Internationally, the Japanese nuclear industry and its governmental regulators have started discharging large amounts of liquid radioactive waste into the Pacific Ocean without transparency into how much radioactivity it actually is. Because tritium cannot be be separated or removed from the volume of radioactive waste water and has only been partially treated the radioactive effluent , according to questioning scientists it is still contaminated with plutonium-239, strontium-90, cobalt-60 and cesium-137 and more. The liquid nuclear waste results from water be used for coolant coursing through the radioactive wreckage of three melted nuclear reactor cores since the 2011 Fukushima Daiichi nuclear catastrophe. The contaminated water has been accumulating over the past twelve years in now more than 1000 hastily constructed and very large industrial toxic storage tank since then. The still hot damaged reactor cores still require pumped circulation of cooling water, not passive cooling. Fukushima’s radiation filtration system “Advanced Liquid Processing System (ALPS), installed as a result the disaster, has not been consistently operational nor has it reliably treated the contaminated coolant water. Only 40% of the site’s radioactive water storage tanks have been sampled and tested over the past twelve years adding to a significant lack of transparency and growing international distrust of Japan’s government and industry’s response. Japan’s plan to indefinitely bleed the ongoing flow of partially treated radioactive effluent into the Pacific has caused intense international outrage and reputational damage to Japan throughout Asia. The call for boycotts of Japan’s fisheries and more broadly consumer goods including the Japanese cosmetics industry is growing louder.
Because radioactive tritium cannot be economically separated or filtered out of H2O (as water, vapor, ice or fog), the release of tritiated water (HT) has been deregulated. Dilution to pollution has become its only “solution.” But because tritium will “bioaccumulate” and then “biomagnify” as it concentrates up the aquatic food chain, chronic discharges of radioactive pollutants represent increasing health and economic risks to marine habitats, downwind and downstream communities and their general livelihood on these waters.
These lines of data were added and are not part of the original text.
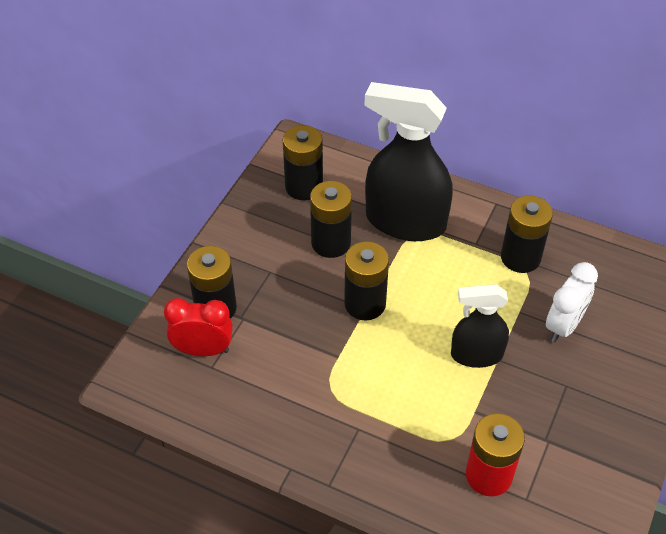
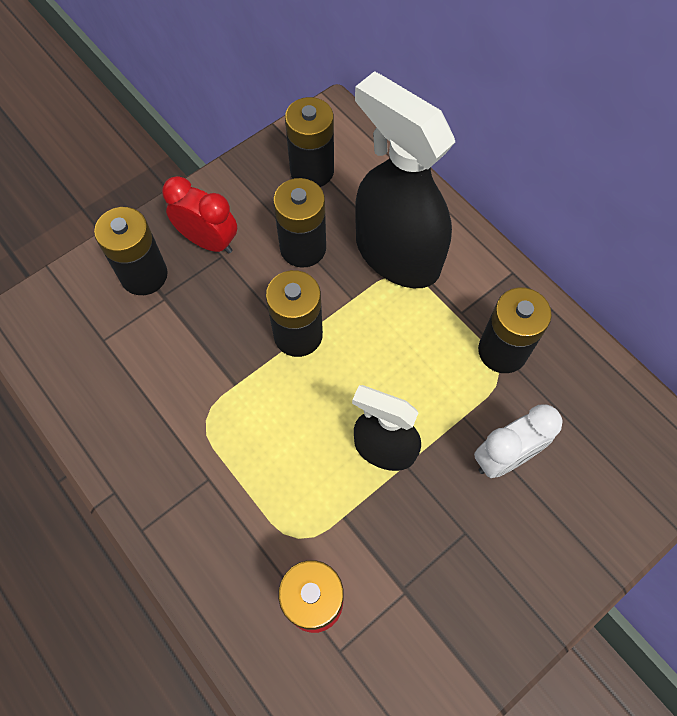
camera: 25 degrees right, 15 degrees up
(203, 350) = (105, 317): red clock -> red clock (208, 241)

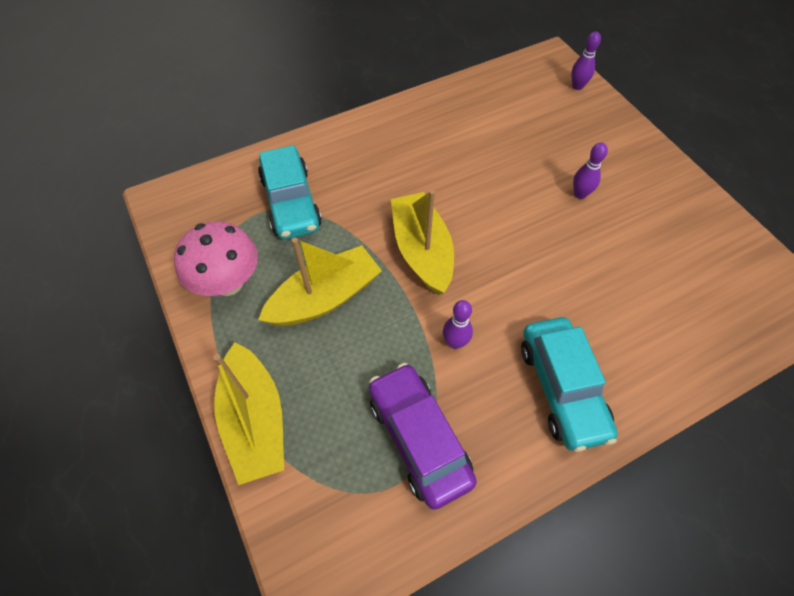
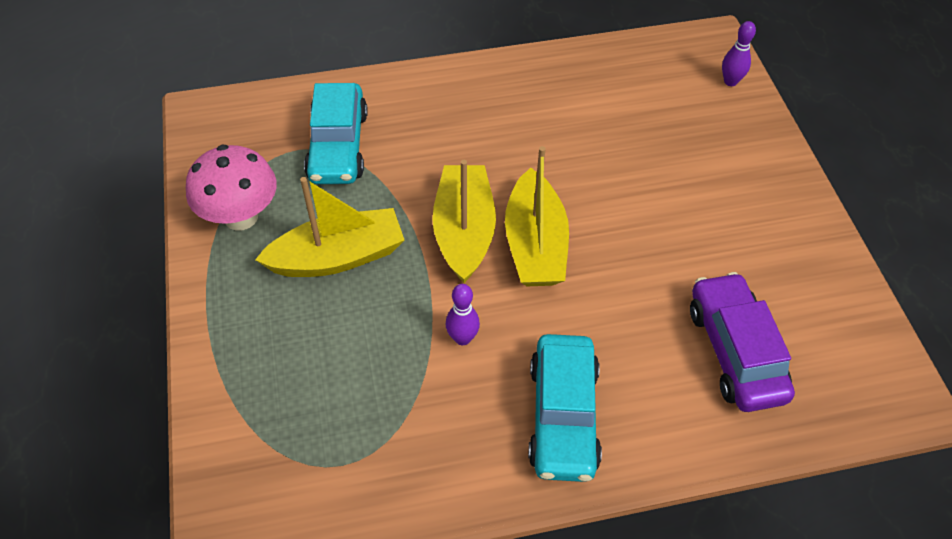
camera: 15 degrees right, 5 degrees down
(255, 420) = (220, 363): yellow boat -> yellow boat (535, 244)
(419, 438) = (384, 426): purple car -> purple car (735, 351)
(580, 194) = (677, 209): purple bowling pin -> none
Tritium is often described by nuclear power proponents as a harmless “weak” external exposure field of beta radiation that will not penetrate paper or skin. However, when tritium is biologically internalized by ingestion and inhalation, the clinical science demonstrates that tritium’s chronic internal exposure is a carcinogen, mutagen and teratogen. Rather than a “weak” emitter, tritium is scientifically described by its physics as a “short range” beta emitter. That same science warns tritium delivers more energy on that “short track” that is more effective to cause cellular damage than gamma radiation’s penetrating “long track.” Tritium’s ability to readily displace stable hydrogen atoms at the most intimate biological levels includes the DNA chain. Tritium also easily passes through the placenta barrier from mother to fetus where biological cellular development is most active.